I mean Al Gore did win the 2000 election, race is still the biggest issue in American politics and “values” in front of the word voter has always been code for race, the media including the New York Times did lie America into a disastrous war, furthermore when Bush invaded Iraq he also lost the war in Afghanistan, America’s current Supreme Court is Republican and not conservative, the Democratic Party is far tougher on Russia then is the Republicans as evidenced not just from Trump but from Bush seeing into Putin’s soul versus Russia suffering the biggest defeat in its history on Obama’s watch by losing the Ukraine which Putin blamed on Obama and is why Russia interfered in elections for Trump, just off the top of my head.

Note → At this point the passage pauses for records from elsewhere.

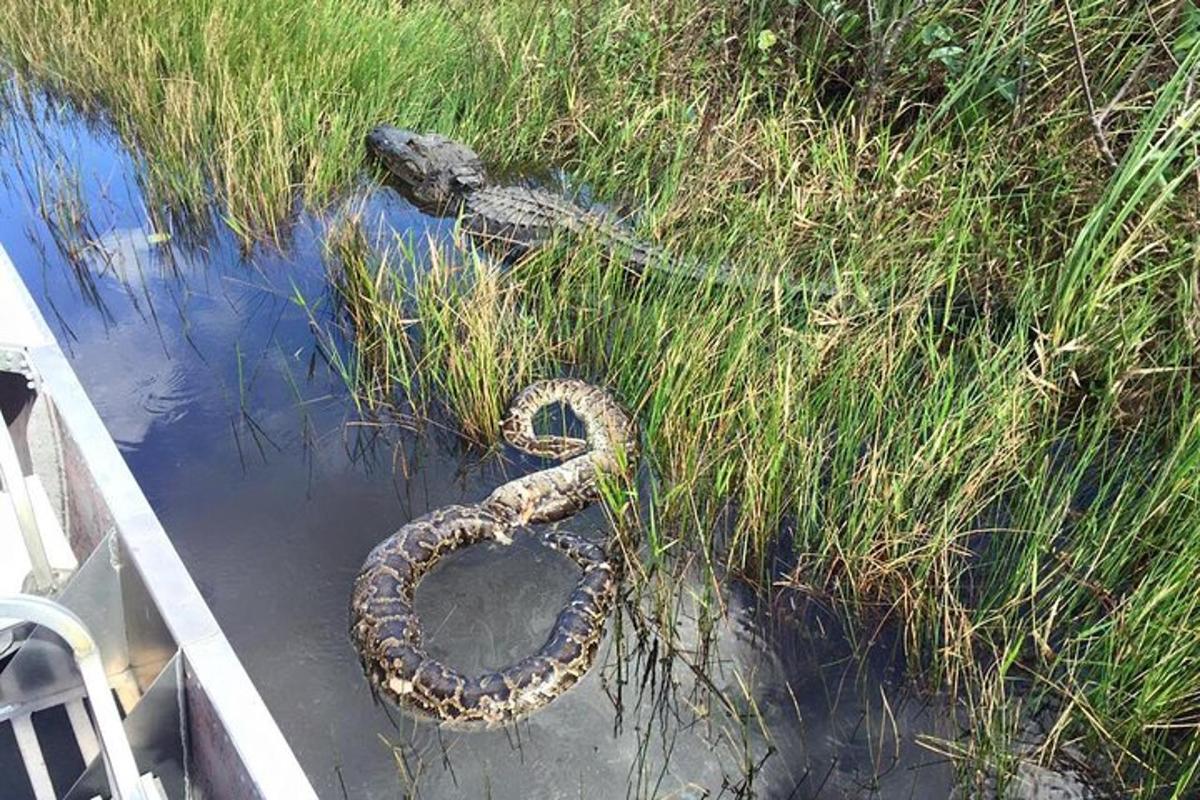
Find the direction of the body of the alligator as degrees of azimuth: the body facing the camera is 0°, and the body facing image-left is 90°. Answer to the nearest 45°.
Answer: approximately 135°

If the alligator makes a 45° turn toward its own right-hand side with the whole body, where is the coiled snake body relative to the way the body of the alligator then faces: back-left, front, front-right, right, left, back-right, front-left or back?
back
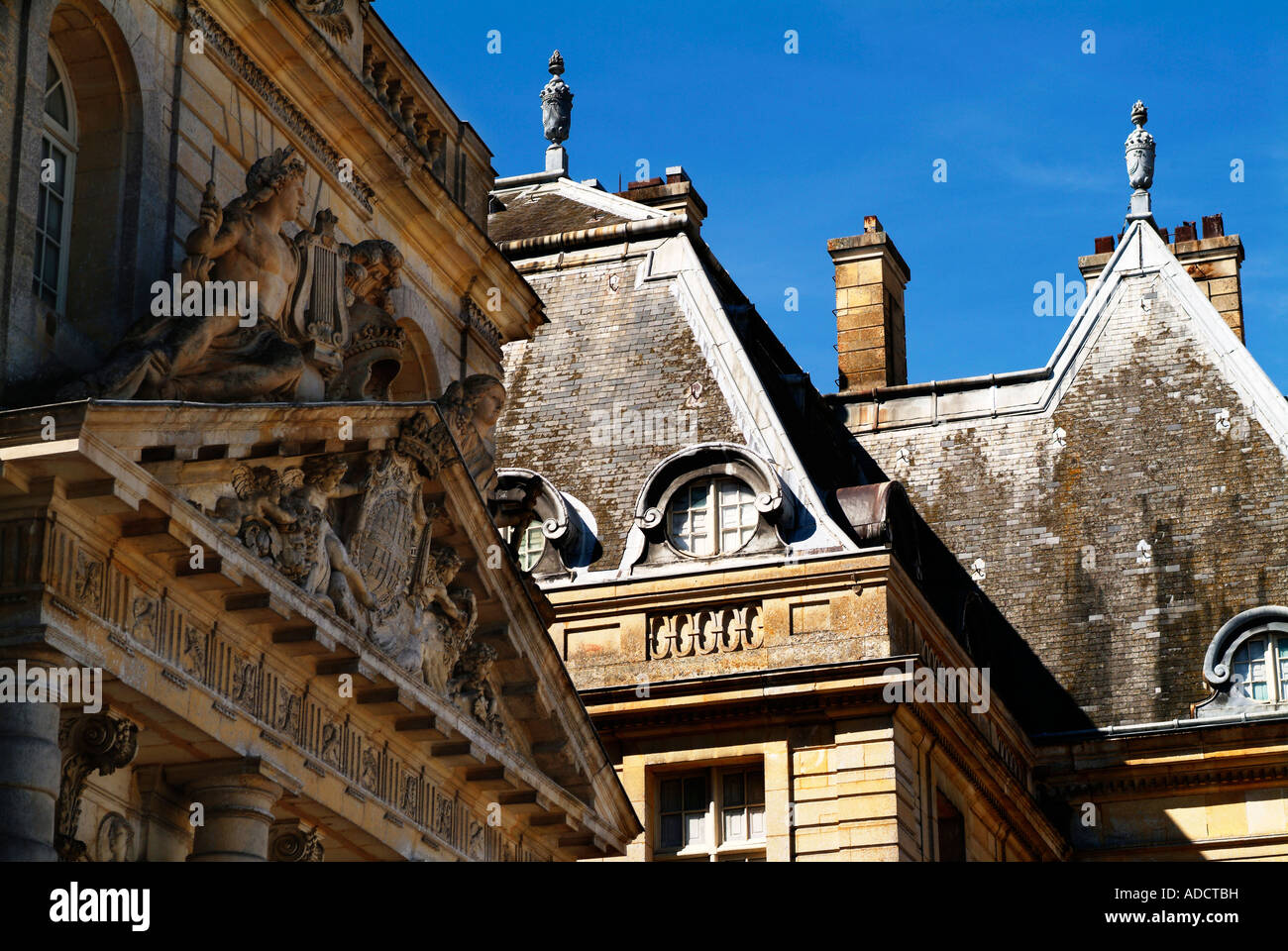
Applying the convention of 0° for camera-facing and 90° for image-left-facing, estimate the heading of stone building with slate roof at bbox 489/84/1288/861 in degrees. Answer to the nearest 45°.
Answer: approximately 0°

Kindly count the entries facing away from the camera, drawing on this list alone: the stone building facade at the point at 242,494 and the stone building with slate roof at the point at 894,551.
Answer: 0

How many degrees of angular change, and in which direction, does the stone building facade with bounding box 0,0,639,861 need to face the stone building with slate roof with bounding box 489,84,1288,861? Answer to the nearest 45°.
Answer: approximately 90° to its left

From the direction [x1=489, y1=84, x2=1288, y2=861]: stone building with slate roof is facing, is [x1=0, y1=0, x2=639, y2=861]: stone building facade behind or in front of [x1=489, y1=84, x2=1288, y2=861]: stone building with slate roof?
in front

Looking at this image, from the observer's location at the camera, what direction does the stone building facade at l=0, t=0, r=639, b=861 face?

The decision of the media which long ago put bothsideism over objective journalism caused said media to totally fail its responsibility to provide a factual basis or be the factual referee in debates has left most Americans not having any idea what or whom to believe.
One of the great examples of this was Romney/Obama’s first debate. Obama sure enough looked asleep but got all his facts right, Romney on the other had told so many lies that his own campaign the next day had to come out with 6 retractions. In my debate days if you got caught in one lie, you lost. Yet the media refusing to comment on the facts declared Romney the big winner because of style. We saw it again in the VP debate between Harris and Pence whereby Pence ignored every question instead going into a canned campaign speech which the media called “normal”.
The refusal of the media to hold anyone to facts and answering questions and instead giving style points and treating everything a politician says regardless of its factual value as being equal has left Americans not knowing what to believe and has made all information propaganda.